- INSTRUCTIONS FOR THE TASK: Leave the images aside and repeat the whole listing exactly.

- TASK DATA:

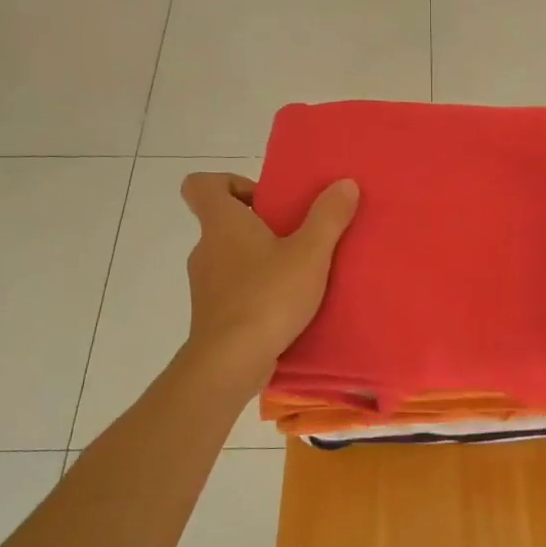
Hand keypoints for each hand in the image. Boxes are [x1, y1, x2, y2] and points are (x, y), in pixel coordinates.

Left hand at [180, 172, 358, 391]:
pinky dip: (257, 291)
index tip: (265, 200)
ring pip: (230, 258)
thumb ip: (328, 217)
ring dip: (261, 261)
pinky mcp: (212, 315)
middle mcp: (206, 249)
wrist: (230, 363)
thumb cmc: (268, 297)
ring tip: (300, 276)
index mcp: (222, 224)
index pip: (201, 185)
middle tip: (298, 238)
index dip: (229, 183)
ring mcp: (205, 285)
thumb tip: (345, 183)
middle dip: (260, 226)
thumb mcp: (310, 254)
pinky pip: (234, 290)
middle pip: (223, 223)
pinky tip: (287, 307)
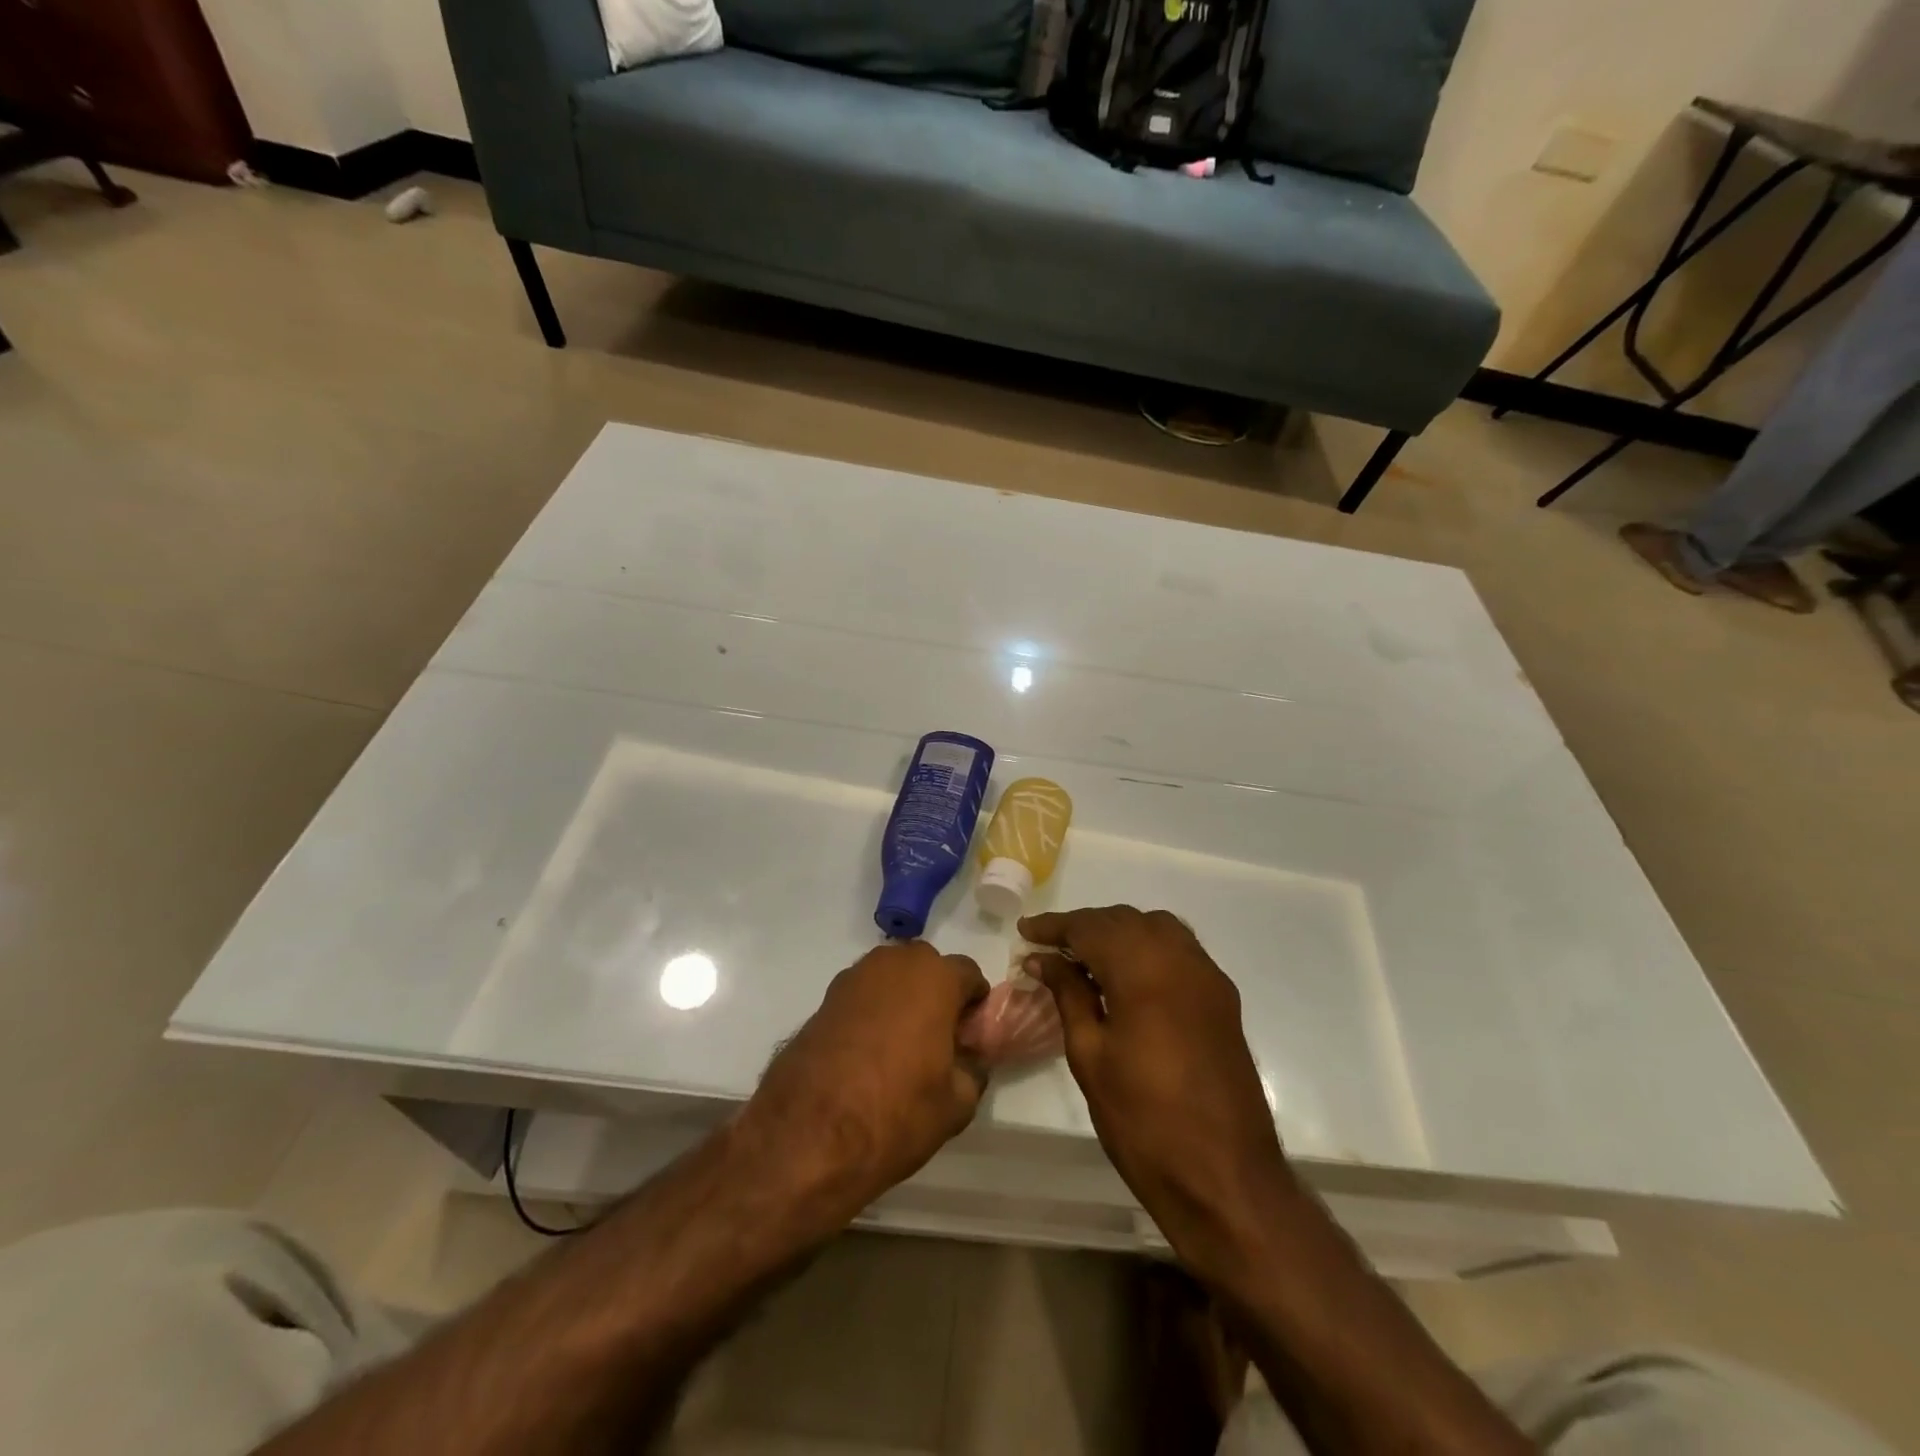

- RESULT FOR THIS TASK:
Hand keypoints for each hand in the image. Boxes are [x1, y1, x2, y2] and points are (x, y), in pixel coordinates.

Left hand at [180, 172, 358, 391]:
pinky dip: (257, 291)
index tip: (265, 200)
ring pip: (230, 258)
thumb ip: (328, 217)
ring dip: (261, 261)
pinky mcp: (212, 315)
middle mcp: (206, 249)
wrist: (230, 363)
thumb cmc: (268, 297)
ring tip: (300, 276)
index mcp: (222, 224)
index pip: (201, 185)
middle tip: (298, 238)
index dip: (229, 183)
ring mcp: (205, 285)
thumb tip: (345, 183)
middle dip: (260, 226)
thumb mcp: (310, 254)
pinky pip: (234, 290)
middle pip: (223, 223)
pinky tip: (287, 307)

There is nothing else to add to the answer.